Ein Tip der zwar nervig ist, aber durchaus seinen Zweck erfüllen könnte ist:

Einfach nicht auf ignore, sondern schauen, ob noch mehr kommt. Stalking wird im Spiel auch bestraft.

Ich hasse Spieler, die meinen, nur weil sie ein Spiel spielen und das Internet eine gewisse Anonymität bietet, könnten sie stalken, was im RL ja bestraft wird.
Einmal ist schön und gut, aber wenn so einer das immer wieder macht gehört er in meine Augen vom Spiel ausgeschlossen und zwar dauerhaft.

Aber Dein GM Ticket war auf jeden Fall der richtige Weg, auch, wenn die GM`s wohl immo viel zu tun haben.


----------



## xerkxes (25. Juni 2009)

Eine schlechtere Community wie die in WoW gibts nunmal nicht. Wer serverweit in Ungnade fällt, der transferiert einfach und bekommt auch anderswo im Alleingang fette epixx.


----------



## Valiel (25. Juni 2009)

jaja.. ich kenn das. Aber es ist ja wirklich oft so das man Leute einfach ignorieren muss und da ist die Liste einfach zu klein mittlerweile!
Aus solch dämlichen Gründen natürlich nicht!  


			Dieser Inhalt steht nur eingeloggten Mitgliedern zur Verfügung.


----------



## Salanea (25. Juni 2009)

xerkxes schrieb:


> Eine schlechtere Community wie die in WoW gibts nunmal nicht. Wer serverweit in Ungnade fällt, der transferiert einfach und bekommt auch anderswo im Alleingang fette epixx.




jup. Dank den Möglichkeiten, die Schnnesturm eröffnet ist es kein Problem mal eben von der Bildfläche zu verschwinden. Ich fand die Einführung von Char Umbennenung und Anpassung blöd. Weil das öffnet dem Niveaulosen Verhalten Tür und Tor.

• **DATENSATZ**
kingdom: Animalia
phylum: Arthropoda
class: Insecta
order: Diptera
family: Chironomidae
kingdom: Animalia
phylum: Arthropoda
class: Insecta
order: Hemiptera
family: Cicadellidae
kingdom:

--

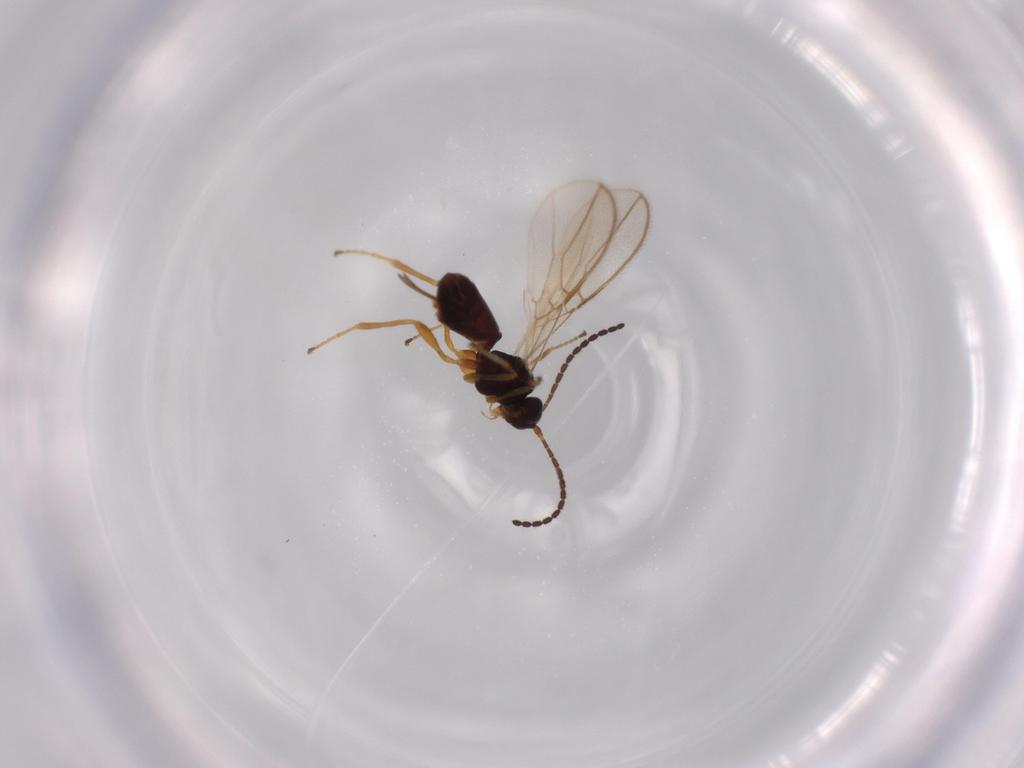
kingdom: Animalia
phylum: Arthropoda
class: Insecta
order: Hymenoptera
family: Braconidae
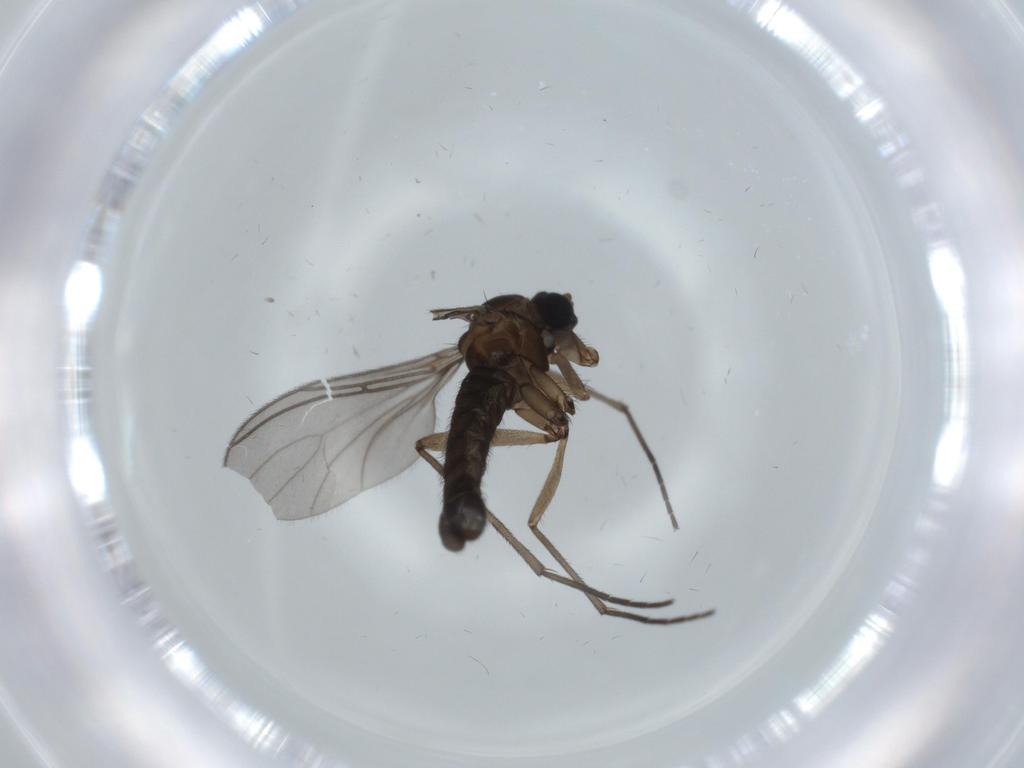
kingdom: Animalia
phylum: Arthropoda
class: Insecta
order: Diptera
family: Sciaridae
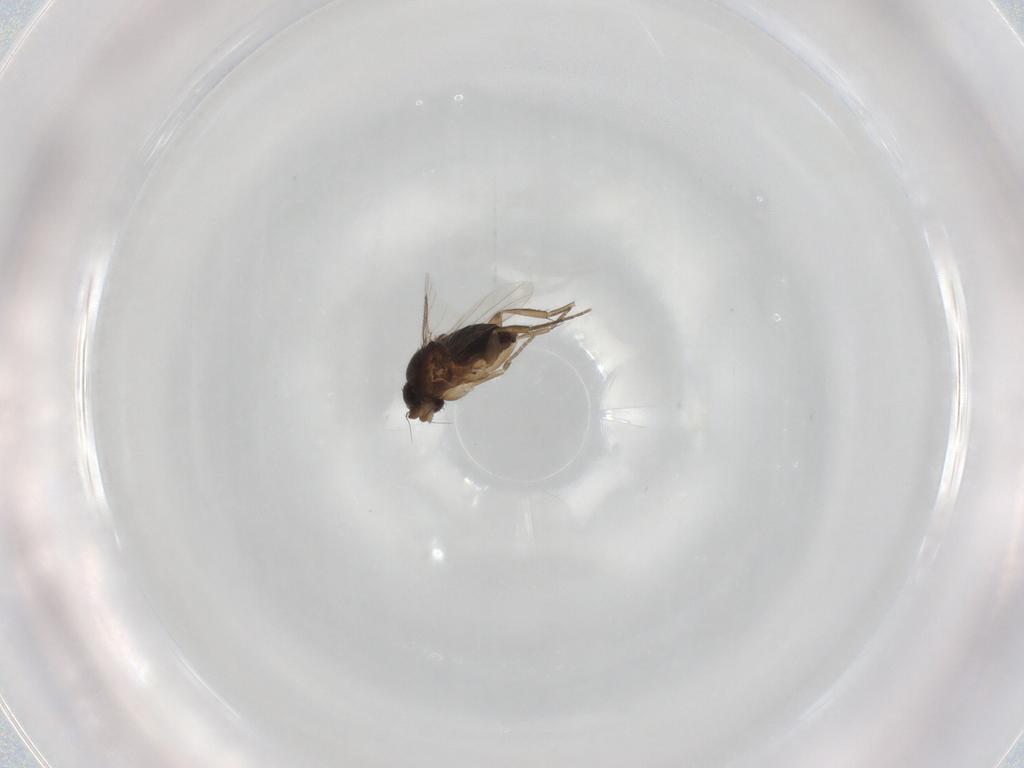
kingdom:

• **AUFGABE**
Zitiere aus dem Forenauszug über Stalking in WoW den Abschnitt zwischen „Einmal ist schön“ und „zu tun haben.“, beide Stellen eingeschlossen.

• **VOLLSTÄNDIGE ANTWORT**
Einmal ist schön und gut, aber wenn so einer das immer wieder macht gehört er in meine Augen vom Spiel ausgeschlossen und zwar dauerhaft.

Aber Dein GM Ticket war auf jeden Fall der richtige Weg, auch, wenn die GM`s wohl immo viel zu tun haben.